Job:
Convert the records below into a JSON list of strings with one string per line. Skip blank lines and leave out the pictures.
***** Exercise inputs
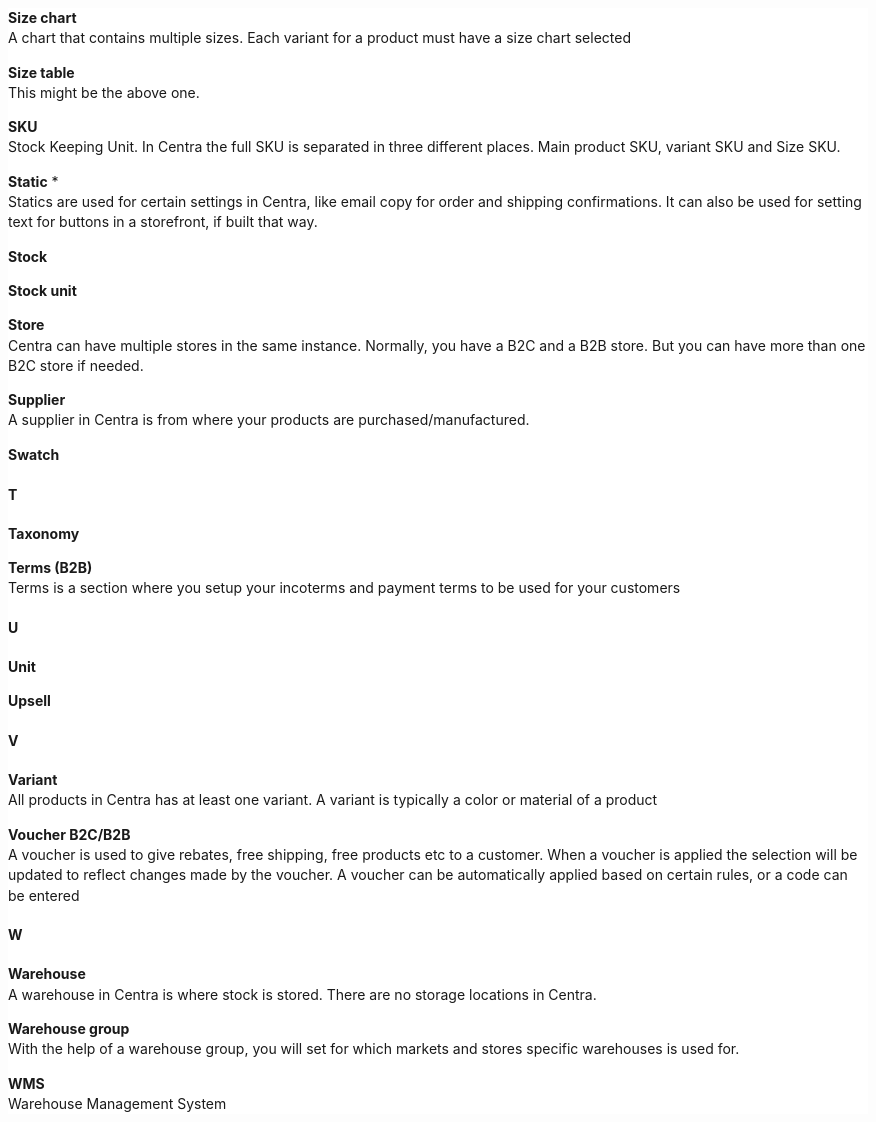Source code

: **Size chart**  
A chart that contains multiple sizes. Each variant for a product must have a size chart selected

**Size table**  
This might be the above one. 

**SKU**  
Stock Keeping Unit. In Centra the full SKU is separated in three different places. Main product SKU, variant SKU and Size SKU. 

**Static** *  
Statics are used for certain settings in Centra, like email copy for order and shipping confirmations. It can also be used for setting text for buttons in a storefront, if built that way.

**Stock**  

**Stock unit**

**Store**  
Centra can have multiple stores in the same instance. Normally, you have a B2C and a B2B store. But you can have more than one B2C store if needed.

**Supplier**  
A supplier in Centra is from where your products are purchased/manufactured. 

**Swatch**

#### T

**Taxonomy**

**Terms (B2B)**  
Terms is a section where you setup your incoterms and payment terms to be used for your customers

#### U

**Unit**

**Upsell**

#### V

**Variant**  
All products in Centra has at least one variant. A variant is typically a color or material of a product

**Voucher B2C/B2B**  
A voucher is used to give rebates, free shipping, free products etc to a customer. When a voucher is applied the selection will be updated to reflect changes made by the voucher. A voucher can be automatically applied based on certain rules, or a code can be entered

#### W

**Warehouse**  
A warehouse in Centra is where stock is stored. There are no storage locations in Centra.

**Warehouse group**  
With the help of a warehouse group, you will set for which markets and stores specific warehouses is used for.

**WMS**  
Warehouse Management System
**********
Result:
[
  "Source code",
  ": **Size chart**  ",
  "A chart that contains multiple sizes. Each variant for a product must have a size chart selected",
  "**Size table**  ",
  "This might be the above one. ",
  "**SKU**  ",
  "Stock Keeping Unit. In Centra the full SKU is separated in three different places. Main product SKU, variant SKU and Size SKU. ",
  "**Static** *  ",
  "Statics are used for certain settings in Centra, like email copy for order and shipping confirmations. It can also be used for setting text for buttons in a storefront, if built that way.",
  "**Stock**  ",
  "**Stock unit**",
  "**Store**  ",
  "Centra can have multiple stores in the same instance. Normally, you have a B2C and a B2B store. But you can have more than one B2C store if needed.",
  "**Supplier**  ",
  "A supplier in Centra is from where your products are purchased/manufactured. ",
  "**Swatch**",
  "#### T",
  "**Taxonomy**",
  "**Terms (B2B)**  ",
  "Terms is a section where you setup your incoterms and payment terms to be used for your customers",
  "#### U",
  "**Unit**",
  "**Upsell**",
  "#### V",
  "**Variant**  ",
  "All products in Centra has at least one variant. A variant is typically a color or material of a product",
  "**Voucher B2C/B2B**  ",
  "A voucher is used to give rebates, free shipping, free products etc to a customer. When a voucher is applied the selection will be updated to reflect changes made by the voucher. A voucher can be automatically applied based on certain rules, or a code can be entered",
  "#### W",
  "**Warehouse**  ",
  "A warehouse in Centra is where stock is stored. There are no storage locations in Centra.",
  "**Warehouse group**  ",
  "With the help of a warehouse group, you will set for which markets and stores specific warehouses is used for.",
  "**WMS**  ",
  "Warehouse Management System"
]